Oliver Tambo, the ANC president and Mandela’s compatriot, had just called on South Africans to render the country ungovernable.2 Mandela, however, realised that the toll would be heavier on the unarmed masses facing an enemy using the panoply of state power. But he was a prisoner, a political prisoner, who, like a prisoner of war, has only one obligation – and that is to escape. Only, his escape from his immediate confinement was irreversibly intertwined with the need for the broader escape, or liberation, of the people of South Africa from the shackles of an unjust order. Having long studied his enemy and having read up on its literature on history, jurisprudence, philosophy, language and culture, Mandela had come to the understanding that white people were fated to discover that they were as damaged by racism as were black people. The system based on lies that had given them a false sense of superiority would prove poisonous to them and to future generations, rendering them unsuited to the larger world.

Separated from his prison comrades on his return from hospital to Pollsmoor Prison, a period Mandela called his ‘splendid isolation’, it was brought home to him that something had to give. He concluded that ‘it simply did not make sense for both sides to lose thousands if not millions of lives in a conflict that was unnecessary’.3 It was time to talk.

Conscious of the repercussions of his actions to the liberation struggle in general and the ANC in particular, he was resigned to his fate: if things went awry, he reasoned, the ANC could still save face by ascribing his actions to the erratic frolic of an isolated individual, not its representative.

‘Great men make history,’ C. L. R. James, the influential Afro-Trinidadian historian writes, ‘but only such history as it is possible for them to make. Their freedom of achievement is limited by the necessities of their environment.’4

In almost three decades of incarceration, Mandela had devoted time to analysing the country he was destined to lead. In those moments of waiting for word from his captors or for a clandestine signal from his compatriots, he mulled over the nature of society, its saints and its monsters. Although in prison – his freedom of achievement limited by the necessities of his environment – he gradually gained access to the highest councils of apartheid power, finally meeting with an ailing President P. W. Botha, and later his successor, F. W. de Klerk.*

Outside, deaths multiplied and death squads thrived; more funerals gave rise to more cycles of killings and assassinations, including of academics. A new language evolved on the streets, and people became inured to self-defence units and grislier methods of execution, such as the brutal ‘necklace’, being used on those seen as apartheid collaborators.

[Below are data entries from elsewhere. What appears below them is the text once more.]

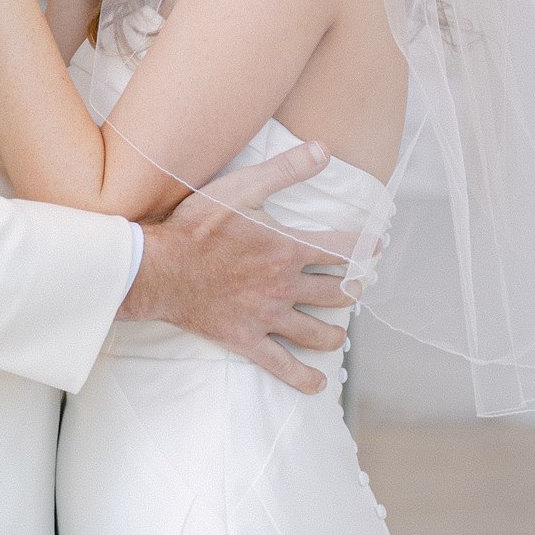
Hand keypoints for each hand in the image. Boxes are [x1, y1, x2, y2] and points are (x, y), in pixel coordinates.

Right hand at [122, 142, 361, 394]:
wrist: (158, 268)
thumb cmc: (196, 225)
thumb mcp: (241, 187)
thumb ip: (285, 169)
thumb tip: (323, 150)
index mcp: (288, 248)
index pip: (343, 250)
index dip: (366, 247)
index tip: (376, 246)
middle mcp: (284, 285)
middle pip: (337, 293)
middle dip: (352, 290)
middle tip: (355, 288)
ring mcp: (267, 316)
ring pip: (317, 332)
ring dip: (335, 333)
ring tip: (339, 333)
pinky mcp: (247, 339)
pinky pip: (281, 365)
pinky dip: (303, 378)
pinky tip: (318, 384)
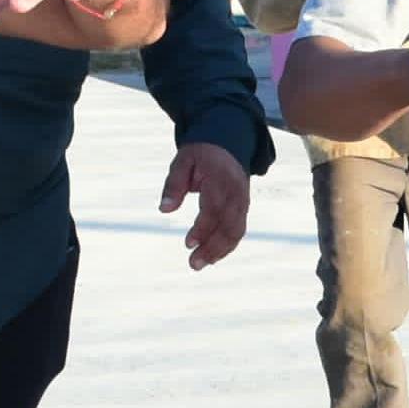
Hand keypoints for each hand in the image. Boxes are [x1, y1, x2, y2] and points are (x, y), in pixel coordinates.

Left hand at [158, 141, 251, 268]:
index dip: (202, 229)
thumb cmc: (201, 154)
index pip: (213, 209)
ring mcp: (243, 201)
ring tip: (202, 264)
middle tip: (194, 264)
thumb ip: (173, 185)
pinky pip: (238, 230)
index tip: (188, 244)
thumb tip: (164, 209)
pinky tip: (213, 256)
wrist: (227, 144)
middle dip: (212, 248)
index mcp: (220, 180)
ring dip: (220, 251)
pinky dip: (227, 245)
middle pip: (228, 226)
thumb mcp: (182, 162)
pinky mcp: (243, 208)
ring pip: (236, 231)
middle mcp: (236, 193)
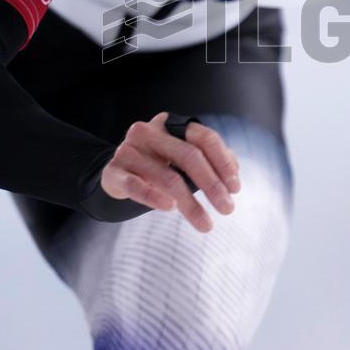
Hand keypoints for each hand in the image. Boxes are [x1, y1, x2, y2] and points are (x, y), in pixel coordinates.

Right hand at [100, 112, 240, 232]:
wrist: (116, 175)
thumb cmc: (158, 166)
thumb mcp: (183, 159)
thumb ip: (210, 160)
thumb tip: (235, 172)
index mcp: (169, 124)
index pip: (204, 138)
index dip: (223, 162)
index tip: (236, 188)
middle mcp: (148, 132)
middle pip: (189, 155)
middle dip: (212, 185)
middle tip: (228, 209)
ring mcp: (128, 150)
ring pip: (167, 176)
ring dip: (190, 203)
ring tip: (206, 224)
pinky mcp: (113, 171)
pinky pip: (135, 185)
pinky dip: (154, 197)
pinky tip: (170, 208)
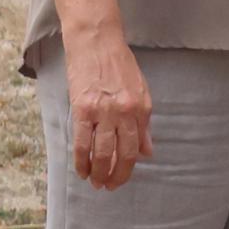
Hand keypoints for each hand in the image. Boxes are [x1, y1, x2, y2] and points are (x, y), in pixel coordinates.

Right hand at [66, 39, 154, 190]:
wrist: (96, 41)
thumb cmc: (118, 63)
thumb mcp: (141, 90)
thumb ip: (144, 123)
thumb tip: (147, 152)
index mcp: (141, 108)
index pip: (137, 147)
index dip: (129, 167)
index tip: (122, 178)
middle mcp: (125, 112)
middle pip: (121, 154)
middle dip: (115, 176)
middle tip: (108, 187)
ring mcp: (103, 111)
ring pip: (101, 152)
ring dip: (98, 173)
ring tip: (95, 183)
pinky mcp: (81, 108)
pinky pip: (82, 142)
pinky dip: (81, 161)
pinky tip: (81, 171)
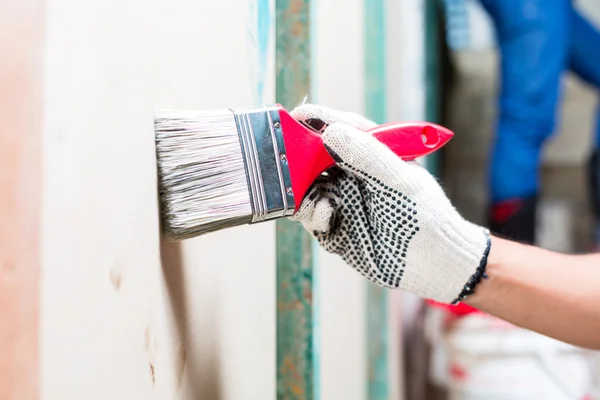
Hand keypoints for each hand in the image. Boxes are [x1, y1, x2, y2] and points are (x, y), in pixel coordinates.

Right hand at [290, 103, 490, 303]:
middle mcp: (352, 173)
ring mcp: (341, 198)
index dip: (317, 120)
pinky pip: (310, 214)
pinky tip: (327, 217)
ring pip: (307, 186)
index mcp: (372, 153)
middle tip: (288, 163)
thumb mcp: (400, 182)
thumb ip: (368, 156)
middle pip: (315, 156)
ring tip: (317, 199)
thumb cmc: (425, 216)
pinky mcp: (333, 226)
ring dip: (303, 189)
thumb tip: (332, 132)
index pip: (341, 128)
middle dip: (300, 158)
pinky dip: (311, 213)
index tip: (295, 116)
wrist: (432, 265)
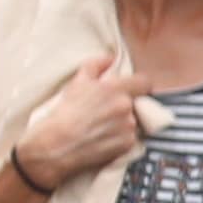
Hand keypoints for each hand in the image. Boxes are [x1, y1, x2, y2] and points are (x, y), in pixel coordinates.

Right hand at [10, 53, 146, 186]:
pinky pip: (130, 138)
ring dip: (123, 123)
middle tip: (108, 112)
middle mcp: (126, 107)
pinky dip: (121, 138)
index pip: (145, 82)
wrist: (57, 144)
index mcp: (116, 89)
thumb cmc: (65, 112)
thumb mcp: (77, 82)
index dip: (139, 85)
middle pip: (138, 103)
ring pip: (134, 121)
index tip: (133, 89)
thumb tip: (111, 59)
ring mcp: (129, 127)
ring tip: (102, 127)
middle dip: (126, 106)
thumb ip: (96, 65)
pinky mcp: (128, 144)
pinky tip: (103, 138)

In all the meetings Mandela held with government representatives what was paramount in his mind was a solution to the South African tragedy. From De Klerk down to the nineteen-year-old policeman clad in body armour, trying to push away angry crowds, these were men and women of flesh and blood, who, like a child playing with a hand grenade, seemed unaware of the fact that they were careening towards destruction – and taking countless millions down with them.

Mandela hoped that sense would prevail before it was too late. Nearing seventy, he was aware of his own mortality.